In early October 1996, Anna and I attended an open forum, in Gainesville, Florida, to discuss the future of marine reserves. For a day and a half, one hundred attendees representing fisheries management, the National Marine Sanctuary, environmental organizations, enforcement, education, media, commercial and recreational fishing interests, and divers presented their varying views on the subject. To say the least, a consensus was not reached.

Of course, selfishness is the central tenet of each user group. Commercial fishermen, still stinging from a recently imposed net-ban, appear more determined than ever to limit further governmental regulations on their livelihood. The biggest surprise, however, was the seemingly intractable resistance to no-harvest reserves from panelist Doug Kelley, managing editor of Florida Sportsman magazine, who supposedly represented the state's recreational fishermen.

Divers, who didn't have a delegated spokesperson, managed, nevertheless, to have their concerns heard. They argued that it is unfair for harvesters to have free range over all continental waters, especially coral reefs. They felt that large areas, much like our National Park system, should be set aside in the ocean for the protection of marine ecosystems. To this Doug Kelly responded that it was inequitable for divers to gain a benefit at the expense of fishermen. If no-harvest reserves are established, divers should also be excluded. He continued by stating, "If the whole purpose is just to see sea life, go to the Seaquarium.", and, "You're crazy, if you don't think divers and their big cameras scare away fish." and, "Why should we have reserves if there is no data to conclusively support their possible benefits?"

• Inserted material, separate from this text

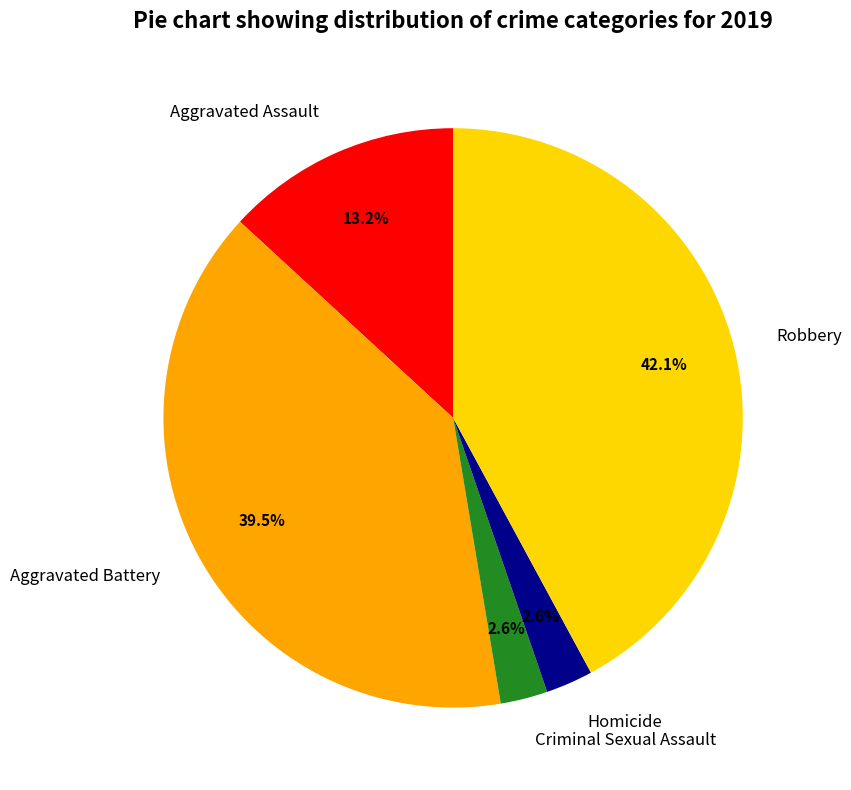

Approximately how many times larger is the value at Robbery compared to Aggravated Assault?

3.2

Commercial fishermen tend to be an independent lot with little patience for rules, regulations or paper work. As fishing methods mechanize, competition multiplies, regulations encroach and fish stocks plummet, they become more defensive. On two occasions, the first on an eastern Caribbean island, and, the second in Florida, I heard two different commercial fishermen make almost identical statements: "My grandfather fished, my father fished, and by God, no one is going to stop me from fishing." When asked, "What about your sons?" they both voiced similar sentiments. "My sons will have to take care of themselves."

I believe that, in their heart of hearts, both commercial and recreational fishermen realize that fisheries reserves are not only inevitable, but an urgent necessity to protect their long-term interest. They, more than any other group, have witnessed the sharp decline of fish stocks in recent decades. No-harvest reserves, which have proven to increase the local egg production of Naussau grouper five to seven fold, appear to be the best solution for their ever-worsening situation. If they continue to overfish the already faltering breeding stocks, fisheries will collapse. If this occurs, it could be a long time, if ever, before the species makes a comeback to sustainable numbers. However, with wise fisheries' management, and the establishment of breeding reserves, there is a possibility that limited-yield fishing could continue indefinitely.

But what about marine fishes that do not have direct commercial value? What about the damselfishes, the trunkfishes, the gobies, blennies and hundreds of other irreplaceable fishes? It is hard to believe that their fate is not intrinsically linked to gamefish and market fish, as well as all other creatures on the reef. The establishment of no-harvest coral reef wilderness reserves, would not only be a boon for reef fish, but also divers, who, more than any other group, take pleasure from the spectacle of a bountiful reef community. But for underwater sightseers to be excluded just because harvesters are excluded is a childish, tit-for-tat ruse. Without question, the diving community has an inherent responsibility to lead in the promotion, establishment and maintenance of marine reserves. A yearly diver-users fee, such as the one administered in Bonaire, that goes directly for management and enforcement of reserves, would be a pragmatic first step, demonstrating our commitment to the well-being of coral reef ecosystems.

The number of fish larvae that are carried off to distant reef systems, often across international boundaries, and the number caught in gyres and spun back to the reefs of origin, remains unknown. But, in the long run, are these numbers what really matters? Our overriding goal should be the protection of marine life, not the protection of interest group politics, pocket books, and egos. If we are forced to wait for indisputable proof that marine reserves will work, on all levels, for all people, it will be too late for everyone. It is a time for soul-searching.

Lying on the sand, squinting at a recently settled, silver, black and transparent reef drum, not much larger than one of the coarse grains of coral sand that it relentlessly swims back and forth above, I now know something of the great dangers it recently passed through; I also know the odds against its continued survival. I do not say anything to the fish about the things I know.